• _Given information_:

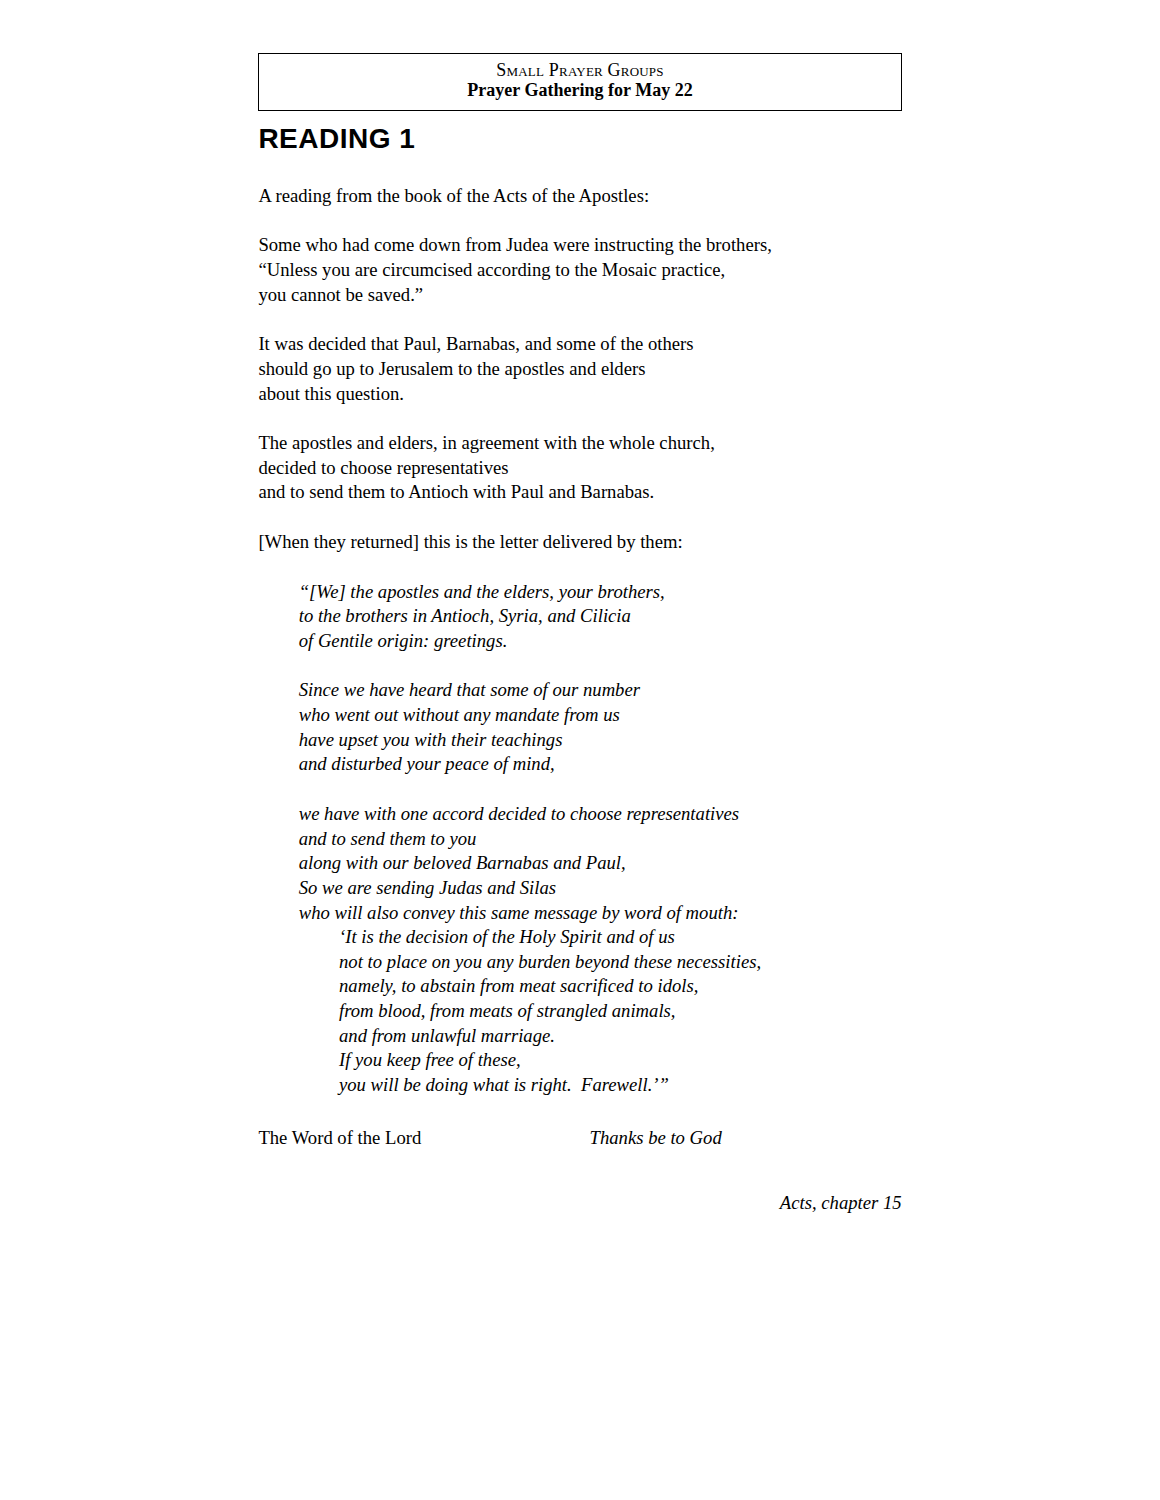Small Prayer Groups
Prayer Gathering for May 22
READING 1
A reading from the book of the Acts of the Apostles:
Some who had come down from Judea were instructing the brothers,
“Unless you are circumcised according to the Mosaic practice,
you cannot be saved.”
It was decided that Paul, Barnabas, and some of the others
should go up to Jerusalem to the apostles and elders
about this question.
The apostles and elders, in agreement with the whole church,
decided to choose representatives
and to send them to Antioch with Paul and Barnabas.
[When they returned] this is the letter delivered by them:
“[We] the apostles and the elders, your brothers,
to the brothers in Antioch, Syria, and Cilicia
of Gentile origin: greetings.
Since we have heard that some of our number
who went out without any mandate from us
have upset you with their teachings
and disturbed your peace of mind,
we have with one accord decided to choose representatives
and to send them to you
along with our beloved Barnabas and Paul,
So we are sending Judas and Silas
who will also convey this same message by word of mouth:
‘It is the decision of the Holy Spirit and of us
not to place on you any burden beyond these necessities,
namely, to abstain from meat sacrificed to idols,
from blood, from meats of strangled animals,
and from unlawful marriage.
If you keep free of these,
you will be doing what is right. Farewell.’”
The Word of the Lord
Thanks be to God
Acts, chapter 15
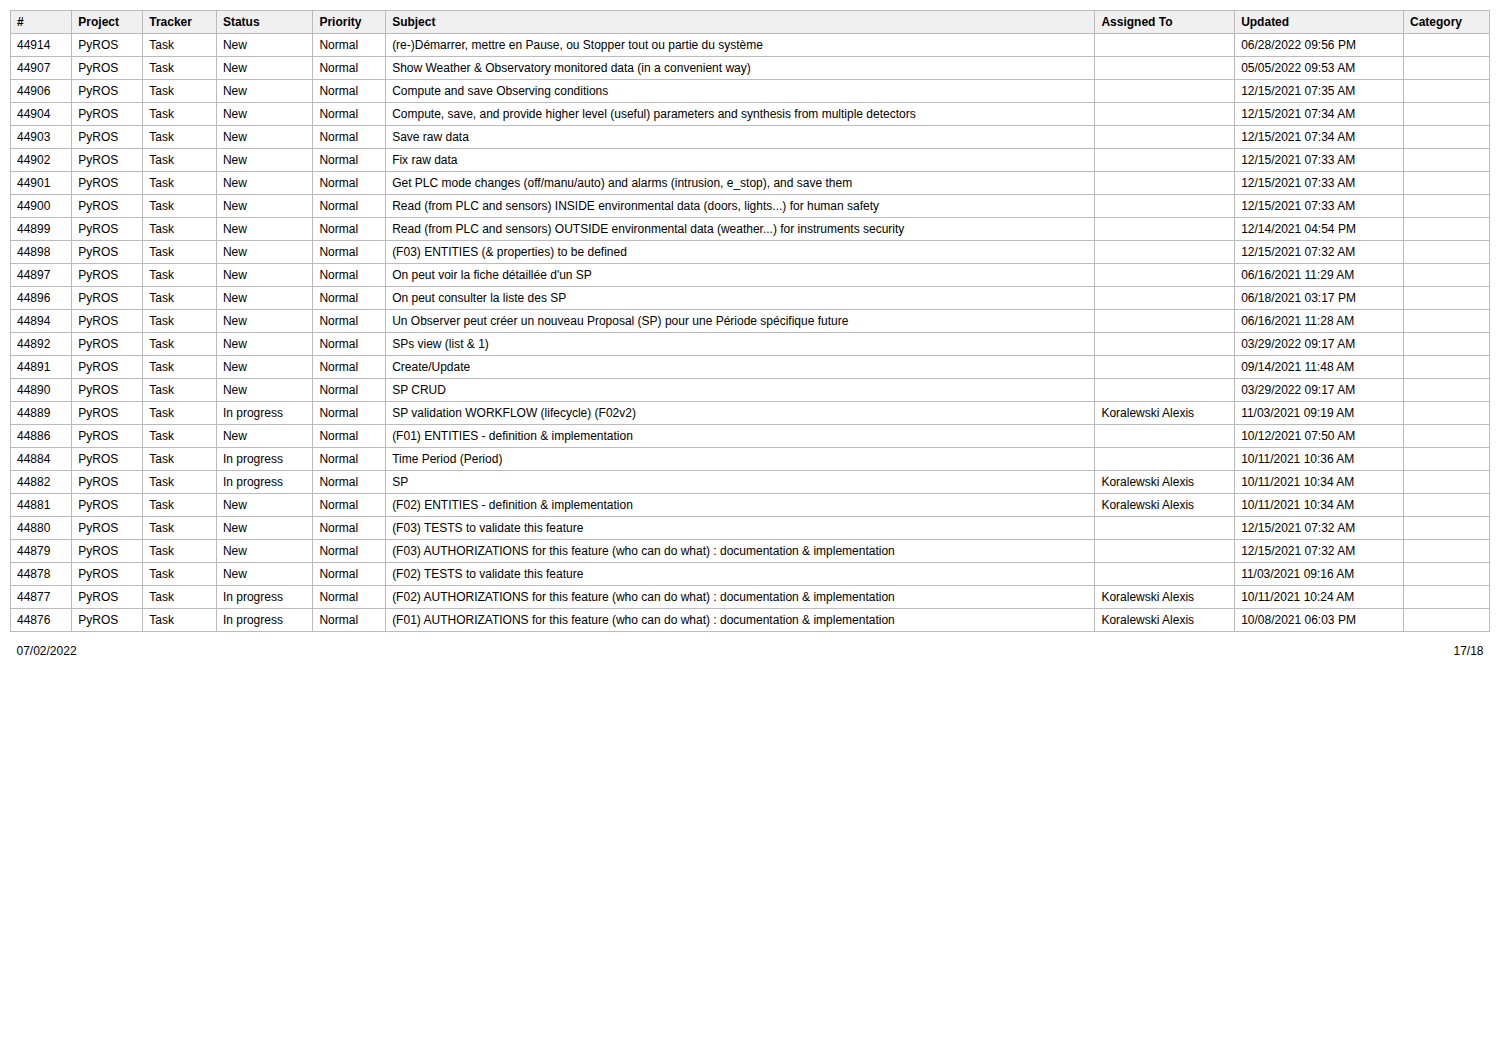| # | Project | Tracker | Status | Priority | Subject | Assigned To | Updated | Category |
| --- | --- | --- | --- | --- | --- | --- | --- | --- |
| 44914 | PyROS | Task | New | Normal | (re-)Démarrer, mettre en Pause, ou Stopper tout ou partie du système | | 06/28/2022 09:56 PM | |
| 44907 | PyROS | Task | New | Normal | Show Weather & Observatory monitored data (in a convenient way) | | 05/05/2022 09:53 AM | |
| 44906 | PyROS | Task | New | Normal | Compute and save Observing conditions | | 12/15/2021 07:35 AM | |
| 44904 | PyROS | Task | New | Normal | Compute, save, and provide higher level (useful) parameters and synthesis from multiple detectors | | 12/15/2021 07:34 AM | |
| 44903 | PyROS | Task | New | Normal | Save raw data | | 12/15/2021 07:34 AM | |
| 44902 | PyROS | Task | New | Normal | Fix raw data | | 12/15/2021 07:33 AM | |
| 44901 | PyROS | Task | New | Normal | Get PLC mode changes (off/manu/auto) and alarms (intrusion, e_stop), and save them | | 12/15/2021 07:33 AM | |
| 44900 | PyROS | Task | New | Normal | Read (from PLC and sensors) INSIDE environmental data (doors, lights...) for human safety | | 12/15/2021 07:33 AM | |
| 44899 | PyROS | Task | New | Normal | Read (from PLC and sensors) OUTSIDE environmental data (weather...) for instruments security | | 12/14/2021 04:54 PM | |
| 44898 | PyROS | Task | New | Normal | (F03) ENTITIES (& properties) to be defined | | 12/15/2021 07:32 AM | |
| 44897 | PyROS | Task | New | Normal | On peut voir la fiche détaillée d'un SP | | 06/16/2021 11:29 AM | |
| 44896 | PyROS | Task | New | Normal | On peut consulter la liste des SP | | 06/18/2021 03:17 PM | |
| 44894 | PyROS | Task | New | Normal | Un Observer peut créer un nouveau Proposal (SP) pour une Période spécifique future | | 06/16/2021 11:28 AM | |
| 44892 | PyROS | Task | New | Normal | SPs view (list & 1) | | 03/29/2022 09:17 AM | |
| 44891 | PyROS | Task | New | Normal | Create/Update | | 09/14/2021 11:48 AM | |
| 44890 | PyROS | Task | New | Normal | SP CRUD | | 03/29/2022 09:17 AM | |
| 44889 | PyROS | Task | In progress | Normal | SP validation WORKFLOW (lifecycle) (F02v2) | Koralewski Alexis | 11/03/2021 09:19 AM | |
| 44886 | PyROS | Task | New | Normal | (F01) ENTITIES - definition & implementation | | 10/12/2021 07:50 AM | |
| 44884 | PyROS | Task | In progress | Normal | Time Period (Period) | | 10/11/2021 10:36 AM | |
| 44882 | PyROS | Task | In progress | Normal | SP | Koralewski Alexis | 10/11/2021 10:34 AM | |
| 44881 | PyROS | Task | New | Normal | (F02) ENTITIES - definition & implementation | Koralewski Alexis | 10/11/2021 10:34 AM | |
| 44880 | PyROS | Task | New | Normal | (F03) TESTS to validate this feature | | 12/15/2021 07:32 AM | |
| 44879 | PyROS | Task | New | Normal | (F03) AUTHORIZATIONS for this feature (who can do what) : documentation & implementation | | 12/15/2021 07:32 AM | |
| 44878 | PyROS | Task | New | Normal | (F02) TESTS to validate this feature | | 11/03/2021 09:16 AM | |
| 44877 | PyROS | Task | In progress | Normal | (F02) AUTHORIZATIONS for this feature (who can do what) : documentation & implementation | Koralewski Alexis | 10/11/2021 10:24 AM | |
| 44876 | PyROS | Task | In progress | Normal | (F01) AUTHORIZATIONS for this feature (who can do what) : documentation & implementation | Koralewski Alexis | 10/08/2021 06:03 PM | |
| 07/02/2022 | 17/18 |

• _Your instructions_: Where a line of the data holds "brothers", show that line.

• _Output for this task_:
Some who had come down from Judea were instructing the brothers,
“[We] the apostles and the elders, your brothers,
to the brothers in Antioch, Syria, and Cilicia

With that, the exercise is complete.